→ **DOCUMENTTEKST**:
■ ■ ■

2.2. Het betoog van de staatssecretaris, dat de rechtbank ten onrechte heeft overwogen dat hij de vreemdeling ten onrechte heeft tegengeworpen dat hij inconsistent heeft verklaard over het tijdstip van bewustwording, slaagt. Anders dan de rechtbank heeft overwogen, blijkt uit de verslagen van de drie gehouden gehoren dat er zowel is gevraagd naar de leeftijd waarop hij ontdekte dat hij zich anders voelde dan andere jongens als naar de leeftijd waarop hij zijn seksuele gerichtheid daadwerkelijk besefte. In zijn antwoorden op één van de belangrijkste vragen, namelijk die over het moment waarop of de periode waarin hij zich bewust is geworden van zijn seksuele gerichtheid, heeft de vreemdeling wisselend, met een verschil van meer jaren, verklaard. De staatssecretaris betoogt terecht dat het tijdsverloop sinds de gehoren geen voldoende rechtvaardiging vormt voor deze uiteenlopende verklaringen.

■ ■ ■

→ **GEGEVENS**:
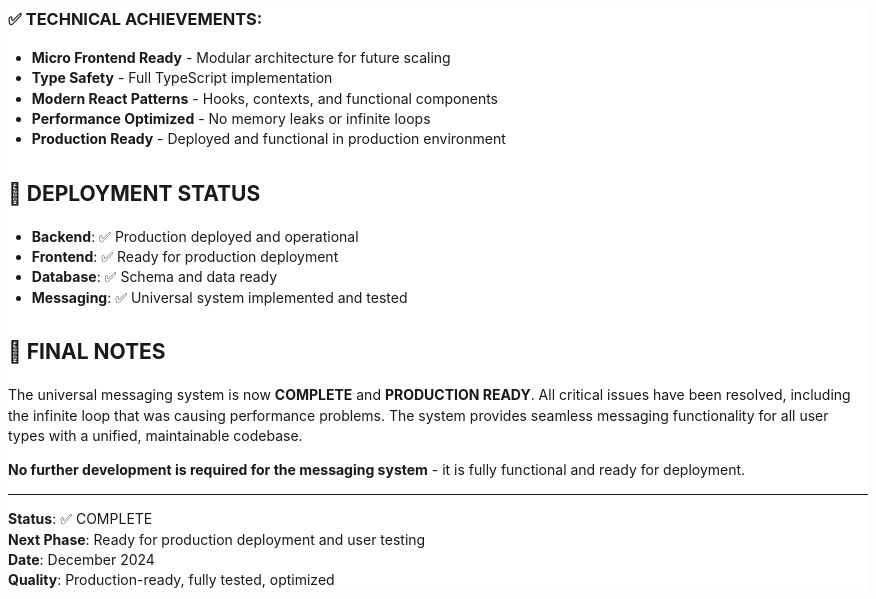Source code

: ### ✅ TECHNICAL ACHIEVEMENTS:
- **Micro Frontend Ready** - Modular architecture for future scaling
- **Type Safety** - Full TypeScript implementation
- **Modern React Patterns** - Hooks, contexts, and functional components
- **Performance Optimized** - No memory leaks or infinite loops
- **Production Ready** - Deployed and functional in production environment

## 🚀 DEPLOYMENT STATUS

- **Backend**: ✅ Production deployed and operational
- **Frontend**: ✅ Ready for production deployment
- **Database**: ✅ Schema and data ready
- **Messaging**: ✅ Universal system implemented and tested

## 📝 FINAL NOTES

The universal messaging system is now **COMPLETE** and **PRODUCTION READY**. All critical issues have been resolved, including the infinite loop that was causing performance problems. The system provides seamless messaging functionality for all user types with a unified, maintainable codebase.

**No further development is required for the messaging system** - it is fully functional and ready for deployment.

---

**Status**: ✅ COMPLETE  
**Next Phase**: Ready for production deployment and user testing  
**Date**: December 2024  
**Quality**: Production-ready, fully tested, optimized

■ ■ ■

→ **OPDRACHT**:
Geef bij elke bewering aan of die klopt volgens de documenttekst, met ja of nee en de woorden uit de tekst die de doorslag geven, letterlijk geciteerd.
(a) Er zijn drie gehoren gehouden.
(b) Het betoog van de staatssecretaris slaagt niet.
(c) Volgens de staatssecretaris is het tijdsverloop sinds de gehoren een voldoende rechtvaardiging voor de uiteenlopende verklaringen.

→ **ANTWOORD**:
(a) Ja: "de verslagen van de drie gehouden gehoren"
(b) Nee: "dat hij inconsistent heeft verklaard over het tijdstip van bewustwording, slaagt"
(c) Nee: "De staatssecretaris betoogt terecht dat het tijdsverloop sinds de gehoren geen voldoende rechtvaardiging vormt voor deze uiteenlopende verklaringen."